LH: Yeah that’s awesome, that’s really great.
TF: yeah! yeah, ‘cause I was really like, “I don’t know what to do, so I’m just going to hide away and just not do anything”
LH: Yeah, I know that feeling. It’s also, I think, when you have some measure of success in any thing you do, whether it’s art or music, or anything. You feel so grateful, or at least I feel so grateful for that success, that it’s like, if at any time I turn away from that, I’m feeling like the other shoe is gonna fall. Like I’ve had my finite amount of success I can have, and if I turn away from it, from this one thing...It’s like it’s part of this sort of creative myth that we have about, that there’s just a finite amount [of success], and you have to get it. I’m trying to change my mindset about it, that there is enough to go around. But it’s really a terrifying feeling.
TF: It is, it is.
LH: specially when it brings so much opportunity, or money, or whatever it could possibly be. It’s like, “if I stop doing this, then what will I do?” <laughing>
TF: Yeah, right, “what will I do? What if the next thing that I do isn’t as good?”
LH: Right!
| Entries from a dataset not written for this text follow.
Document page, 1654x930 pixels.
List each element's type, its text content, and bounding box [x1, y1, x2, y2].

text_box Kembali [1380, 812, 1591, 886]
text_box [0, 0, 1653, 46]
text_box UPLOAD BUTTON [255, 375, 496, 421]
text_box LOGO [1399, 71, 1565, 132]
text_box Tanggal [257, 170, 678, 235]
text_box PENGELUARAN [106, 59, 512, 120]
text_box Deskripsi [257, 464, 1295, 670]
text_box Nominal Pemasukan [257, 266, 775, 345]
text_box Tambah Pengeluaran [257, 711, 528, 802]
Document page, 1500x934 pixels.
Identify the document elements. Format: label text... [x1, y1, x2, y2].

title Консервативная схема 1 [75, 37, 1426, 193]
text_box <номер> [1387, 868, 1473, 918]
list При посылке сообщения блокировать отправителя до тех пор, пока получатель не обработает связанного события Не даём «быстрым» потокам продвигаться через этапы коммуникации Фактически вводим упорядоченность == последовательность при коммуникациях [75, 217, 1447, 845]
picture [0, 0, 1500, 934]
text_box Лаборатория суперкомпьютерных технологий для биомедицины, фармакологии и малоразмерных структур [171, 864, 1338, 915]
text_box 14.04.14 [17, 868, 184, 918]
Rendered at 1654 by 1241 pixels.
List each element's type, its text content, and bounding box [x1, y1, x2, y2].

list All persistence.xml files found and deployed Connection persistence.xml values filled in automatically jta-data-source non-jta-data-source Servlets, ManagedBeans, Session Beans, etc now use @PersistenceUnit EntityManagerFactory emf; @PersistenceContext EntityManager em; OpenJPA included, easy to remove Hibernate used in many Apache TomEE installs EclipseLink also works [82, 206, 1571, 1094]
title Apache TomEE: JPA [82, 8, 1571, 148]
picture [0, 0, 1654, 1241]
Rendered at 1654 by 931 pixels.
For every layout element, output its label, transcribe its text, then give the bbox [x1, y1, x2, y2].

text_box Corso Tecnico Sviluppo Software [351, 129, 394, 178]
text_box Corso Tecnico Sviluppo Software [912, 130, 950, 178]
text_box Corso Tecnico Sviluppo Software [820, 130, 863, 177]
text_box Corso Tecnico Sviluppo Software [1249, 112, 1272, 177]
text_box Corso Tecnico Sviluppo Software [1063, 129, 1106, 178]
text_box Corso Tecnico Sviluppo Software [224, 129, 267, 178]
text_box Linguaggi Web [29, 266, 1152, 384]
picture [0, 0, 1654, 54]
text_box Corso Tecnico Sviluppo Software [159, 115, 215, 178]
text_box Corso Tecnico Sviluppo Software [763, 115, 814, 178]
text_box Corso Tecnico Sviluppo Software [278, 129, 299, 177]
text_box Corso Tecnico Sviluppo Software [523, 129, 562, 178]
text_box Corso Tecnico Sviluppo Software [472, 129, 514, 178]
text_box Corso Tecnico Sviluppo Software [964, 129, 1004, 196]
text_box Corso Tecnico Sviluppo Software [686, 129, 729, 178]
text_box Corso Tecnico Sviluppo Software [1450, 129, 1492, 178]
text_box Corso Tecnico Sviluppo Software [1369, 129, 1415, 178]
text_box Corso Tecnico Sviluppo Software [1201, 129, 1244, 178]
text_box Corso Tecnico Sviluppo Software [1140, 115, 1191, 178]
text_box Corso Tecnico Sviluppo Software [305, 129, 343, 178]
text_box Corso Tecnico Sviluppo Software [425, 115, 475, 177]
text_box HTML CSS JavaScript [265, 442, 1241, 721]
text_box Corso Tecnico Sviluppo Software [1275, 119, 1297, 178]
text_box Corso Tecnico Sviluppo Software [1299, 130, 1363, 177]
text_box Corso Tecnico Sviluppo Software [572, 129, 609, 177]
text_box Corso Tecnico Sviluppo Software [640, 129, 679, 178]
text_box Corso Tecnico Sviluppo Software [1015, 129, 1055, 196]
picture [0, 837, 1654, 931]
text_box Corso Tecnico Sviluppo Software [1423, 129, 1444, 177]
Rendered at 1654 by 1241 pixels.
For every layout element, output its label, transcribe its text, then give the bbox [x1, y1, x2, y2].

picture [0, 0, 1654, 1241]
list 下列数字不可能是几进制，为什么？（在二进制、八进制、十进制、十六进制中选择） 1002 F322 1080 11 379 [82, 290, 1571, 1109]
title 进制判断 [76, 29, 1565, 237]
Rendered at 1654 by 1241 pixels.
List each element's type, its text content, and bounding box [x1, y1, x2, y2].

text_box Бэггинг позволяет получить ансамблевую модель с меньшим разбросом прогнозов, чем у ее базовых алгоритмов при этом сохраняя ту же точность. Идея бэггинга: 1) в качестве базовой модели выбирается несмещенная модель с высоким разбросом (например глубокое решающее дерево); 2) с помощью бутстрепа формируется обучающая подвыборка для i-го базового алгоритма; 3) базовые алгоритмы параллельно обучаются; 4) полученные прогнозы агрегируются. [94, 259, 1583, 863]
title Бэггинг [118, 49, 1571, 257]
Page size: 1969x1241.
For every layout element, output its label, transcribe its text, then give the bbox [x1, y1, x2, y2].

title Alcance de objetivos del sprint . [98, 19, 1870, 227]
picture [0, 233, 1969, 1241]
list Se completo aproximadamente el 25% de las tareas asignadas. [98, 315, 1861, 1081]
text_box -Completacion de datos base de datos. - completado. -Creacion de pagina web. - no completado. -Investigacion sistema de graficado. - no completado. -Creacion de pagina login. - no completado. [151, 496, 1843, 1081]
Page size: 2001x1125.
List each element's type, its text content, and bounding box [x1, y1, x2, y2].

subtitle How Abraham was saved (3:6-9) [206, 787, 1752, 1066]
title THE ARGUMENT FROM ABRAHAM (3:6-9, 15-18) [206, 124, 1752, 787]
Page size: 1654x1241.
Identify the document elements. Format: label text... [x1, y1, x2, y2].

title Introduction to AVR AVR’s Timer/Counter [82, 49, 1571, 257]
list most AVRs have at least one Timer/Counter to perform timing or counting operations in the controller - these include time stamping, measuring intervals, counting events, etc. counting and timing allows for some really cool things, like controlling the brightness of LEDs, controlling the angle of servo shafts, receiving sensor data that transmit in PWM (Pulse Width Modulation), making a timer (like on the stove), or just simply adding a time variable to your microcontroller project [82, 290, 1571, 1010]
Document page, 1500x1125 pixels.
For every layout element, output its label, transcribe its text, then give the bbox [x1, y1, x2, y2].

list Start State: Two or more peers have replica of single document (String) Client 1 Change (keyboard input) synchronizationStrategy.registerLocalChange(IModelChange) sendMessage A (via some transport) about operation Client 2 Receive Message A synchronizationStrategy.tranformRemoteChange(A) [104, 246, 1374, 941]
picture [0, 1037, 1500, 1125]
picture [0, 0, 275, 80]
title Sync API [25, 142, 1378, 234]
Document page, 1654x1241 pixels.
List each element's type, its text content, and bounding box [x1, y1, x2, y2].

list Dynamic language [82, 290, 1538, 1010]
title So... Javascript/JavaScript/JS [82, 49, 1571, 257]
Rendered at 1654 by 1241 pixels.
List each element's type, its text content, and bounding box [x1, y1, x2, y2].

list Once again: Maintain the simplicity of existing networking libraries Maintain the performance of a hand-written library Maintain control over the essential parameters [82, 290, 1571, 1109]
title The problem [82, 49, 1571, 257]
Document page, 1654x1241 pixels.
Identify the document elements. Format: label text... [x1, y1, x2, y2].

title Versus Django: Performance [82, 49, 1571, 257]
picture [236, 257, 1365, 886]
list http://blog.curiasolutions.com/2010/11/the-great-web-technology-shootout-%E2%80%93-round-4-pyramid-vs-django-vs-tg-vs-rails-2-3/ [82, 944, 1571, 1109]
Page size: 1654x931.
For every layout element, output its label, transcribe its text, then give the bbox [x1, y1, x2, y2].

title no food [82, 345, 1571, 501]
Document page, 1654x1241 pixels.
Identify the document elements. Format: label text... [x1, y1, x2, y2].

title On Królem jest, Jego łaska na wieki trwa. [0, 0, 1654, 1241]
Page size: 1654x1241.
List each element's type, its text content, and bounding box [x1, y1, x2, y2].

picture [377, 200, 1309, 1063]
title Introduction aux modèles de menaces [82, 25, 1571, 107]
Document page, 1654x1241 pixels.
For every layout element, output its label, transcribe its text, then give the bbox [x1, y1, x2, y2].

What if it fails?
LH: Yeah, I have to be willing to make shitty work…//…it’s very frustrating, it’s really hard for me to just experiment, and to not have a vision of how it’s going to end up, and be okay that whatever experiment I do… Because like, in the commercial art world, it’s all about efficiency, and now it’s like, “oh I have to just screw around, and do some ugly stuff” <laughs>
TF: Yeah I’m the same way, I’m a painter but I was trained as an illustrator and I’m very just like <snaps fingers>
LH: yeah, "how fast can I do this?"
TF: Yes. How fast can I do it, I need to do it and get it done, I don’t need to do a whole bunch of stuff experimenting and painting for self expression. You know, I need to like, done. <laughing>
LH: Yeah its such a mindset, being like, “This is not wasted time”
LH: I’m glad you had the week, some quiet time without distraction.
TF: It was great. Yeah, to not have those distractions.
LH: would you have done anything differently? Did you have any kind of structure for yourself?
TF: um, I was waking up fairly early…
LH: it gets light reaaal early here… <laughing>
TF: yeah, I was waking up at like 6 or 7, and then stretching, have a little breakfast, I would eat out there [on back porch], have some iced coffee in the morning… //…and then I kinda planned each day, I knew I wanted to do something each day off of your list, so I would plan around that. //
I did a little bit of sketching, a little bit of drawing, a couple of small paintings that are studies for a project I’m thinking about. I did a lot of writing on my computer…asking myself questions, really trying to interrogate myself on what it is that I want, what’s happening to move forward. And then I spent a lot of time sitting, and being quiet, I would sit out there [on back porch]. //
TF: At night, I was looking at the stars, which were…
LH: bananas, right?? It’s like, “hey, milky way! what’s up?”
TF: right! I had to download a stargazing app so I could figure out what I was looking at. Looking at all the constellations… it was incredible.
This conversation has been slightly condensed and edited.